遠藤薫 著、現代書館、2013年6月、246p、20cm
初版 カバー 帯付 カバーヤケ無し 帯ヤケ無し 本体三方ヤケ無し 線引き無し 書き込み無し 保存状態良好の美本です。
冨田勲の「イーハトーヴ交響曲」などで今や一般にも広く知られるようになった「初音ミク」。この本はベンヤミンの「複製芸術」についての著作を、「21世紀の視点から読み直す」というのが主眼ですが、そのキーワードになるのが「初音ミク」なのです。
「初音ミク」は突然現れた全く新しいアイドル、ではなくかの有名な「チェス指し人形」やブラッドベリの「電子おばあさん」の血筋であること、パウル・クレーや宮澤憲治も「彼女」からインスピレーションを受けていたことを明らかにしていきます。
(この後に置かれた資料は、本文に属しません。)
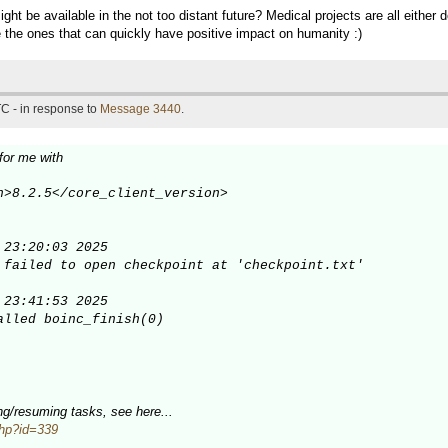
ht be available in the not too distant future? Medical projects are all either
re the ones that can quickly have positive impact on humanity :)
C - in response to
Message 3440
.
for me with
n>8.2.5</core_client_version>

23:20:03 2025

 failed to open checkpoint at 'checkpoint.txt'

23:41:53 2025

alled boinc_finish(0)

sing/resuming tasks, see here...
.php?id=339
私はクレーの絵に谷川俊太郎が詩を書いた「クレーの天使」という本を持っているのですが、この天使と初音ミクが重ねられていたのはけっこう衝撃でした。
ちょっと小難しい所はありますが、「初音ミク現象」に興味がある人には、目ウロコの指摘満載です。「ベンヤミン」に興味がなくても、「初音ミク論」として刺激的だと思います。